Kantor held on, not for days but for months. When the end came, it came fast.
In the latter half of 1977, as Kantor lay in the house wasting away suffering from heart problems, Irene fell on the beach and broke her wrist “and the last strand of her resilience broke with it,” Shroder wrote.
“She went to the hospital for surgery on her shattered bone and came out with a shattered mind.”
That same week, the couple’s children sent Kantor’s “spent shell of a body” into the hospital.
Shroder was working as a reporter in Fort Myers at the time. He drove to Sarasota to see his grandfather. He writes in the book about what he saw: “His body had shrunken horribly, his skin sallow, he was breathing ragged. Tethered to a web of tubes, he looked like one of the inmates of the Andersonville prison he’d written about — tortured, starved, barely alive.”
MacKinlay, who proclaimed himself the most famous writer who ever lived, the Iowa boy who grew up to live, laugh and drink big, the man who graced magazines and took over the rooms he walked into, died Oct. 11, 1977, in Sarasota. He was 73. His grandson was at his side. Irene, who outlived Kantor by five years, sold the Siesta Key house after he died and was able to survive on what money was left from the sale.

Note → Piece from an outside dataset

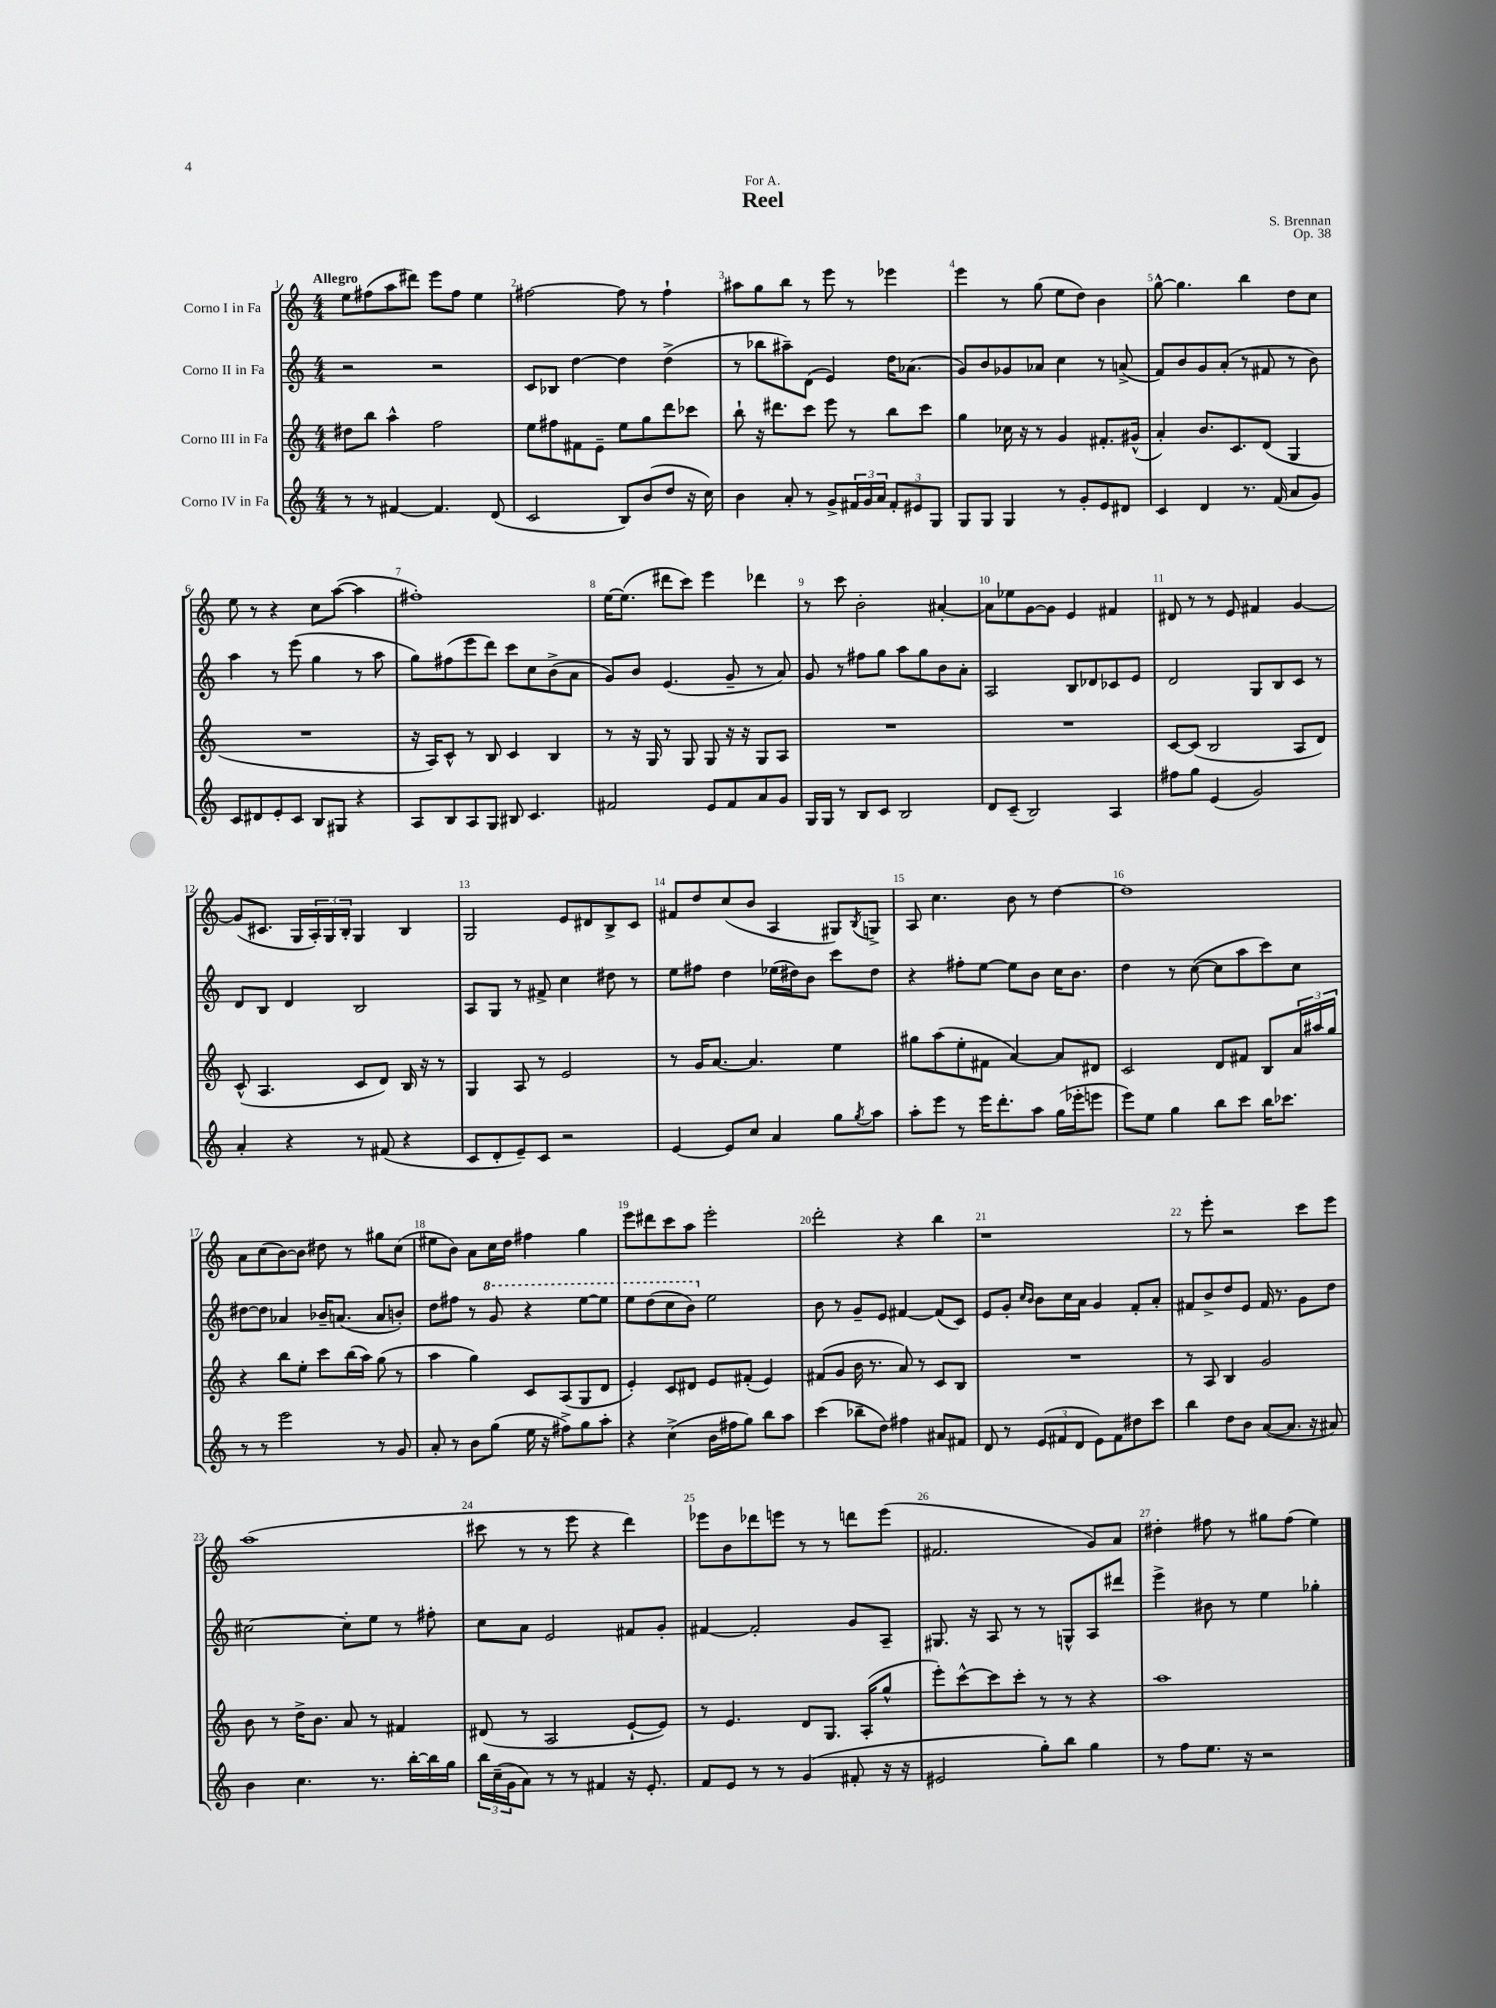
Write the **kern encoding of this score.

Kantor’s obituary appeared on Page D20 of the New York Times the next day. Without a photo. Below his obituary, was one for Isidore Godfrey, the musical director of the D’Oyly Carte orchestra. And next to it, was one for Mason Welch Gross, the former president of Rutgers University.
Kantor’s memory lives on in some small ways, though.
“Andersonville” still sells well enough to fund a night out on the town for his family a couple of times a year. And in 2018, writer Griffin Dunne, the son of Dominick Dunne and nephew of Joan Didion, told the Times that once, on a visit to Howard Kaminsky, the legendary Random House publisher who died in 2017, Kaminsky handed him a copy of the book.
“It took him about 45 seconds to find it,” Dunne told the newspaper. “He pulled it off the shelf and said, ‘I know you’re going to love this one.’”
Despite the difficulties of his final years, Kantor knew that money, accolades and status are fleeting, that leaving behind something that lasts and living a good life, a big life, are what counts.
“What he said was, ‘Would you rather have a whole pile of money in the bank or all these incredible experiences that I've had?’” Shroder said. “That always made me feel good. He had the life he wanted to have.”